**INFORMATION:**
▬▬▬

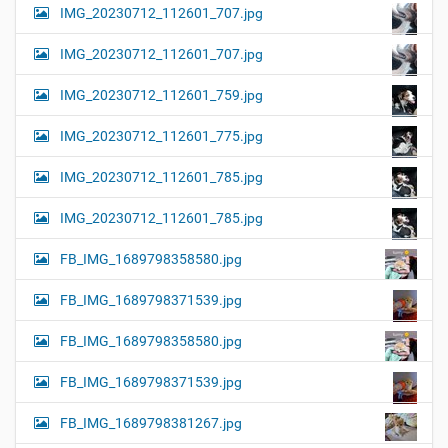
IMG_20230712_112601_707.jpg
IMG_20230712_112601_707.jpg
IMG_20230712_112601_759.jpg
IMG_20230712_112601_775.jpg
IMG_20230712_112601_785.jpg
IMG_20230712_112601_785.jpg
FB_IMG_1689798358580.jpg
FB_IMG_1689798371539.jpg
FB_IMG_1689798358580.jpg
FB_IMG_1689798371539.jpg
FB_IMG_1689798381267.jpg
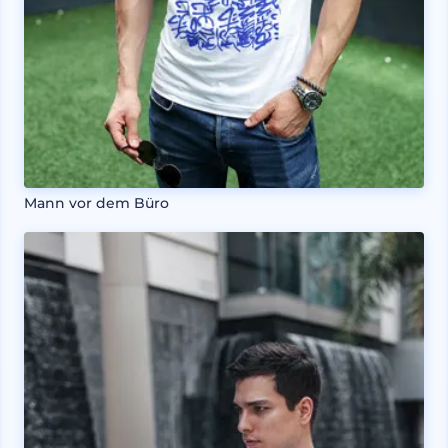
Mann vor dem Büro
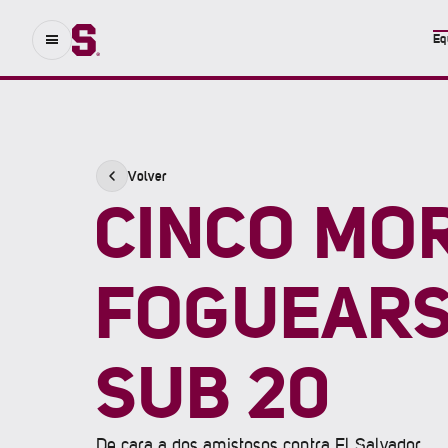
Eq
Volver
CINCO MO
FOGUEARS
SUB 20
De cara a dos amistosos contra El Salvador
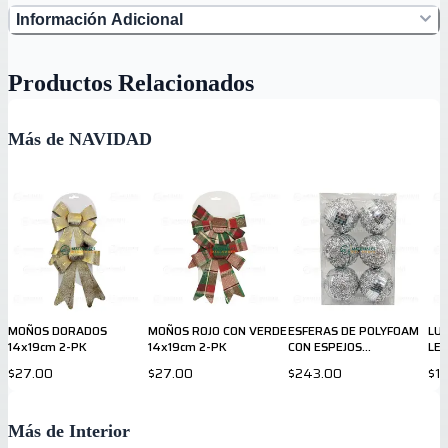
Información Adicional
Productos Relacionados
Más de NAVIDAD
MOÑOS DORADOS
MOÑOS ROJO CON VERDE
ESFERAS DE POLYFOAM
LU
14x19cm 2-PK
14x19cm 2-PK
CON ESPEJOS
LED
PLATEADOS 10 cm 6-PK
$27.00
$27.00
$243.00
$1
Más de Interior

▬▬▬

**JOB:** Rewrite the text read from the records above, changing every "14x19cm" to "16x21cm" and keeping everything else the same. Leave the pictures out of your answer.

**COMPLETED EXERCISE:**
IMG_20230712_112601_707.jpg
IMG_20230712_112601_707.jpg
IMG_20230712_112601_759.jpg
IMG_20230712_112601_775.jpg
IMG_20230712_112601_785.jpg
IMG_20230712_112601_785.jpg
FB_IMG_1689798358580.jpg
FB_IMG_1689798371539.jpg
FB_IMG_1689798358580.jpg
FB_IMG_1689798371539.jpg
FB_IMG_1689798381267.jpg
Mann vor dem Büro
Eq
Volver
CINCO MO
FOGUEARS
SUB 20
De cara a dos amistosos contra El Salvador
Información Adicional
Productos Relacionados
Más de NAVIDAD
MOÑOS DORADOS
MOÑOS ROJO CON VERDE
ESFERAS DE POLYFOAM
LU
16x21cm 2-PK
16x21cm 2-PK
CON ESPEJOS
LED
PLATEADOS 10 cm 6-PK
$27.00
$27.00
$243.00
$1
Más de Interior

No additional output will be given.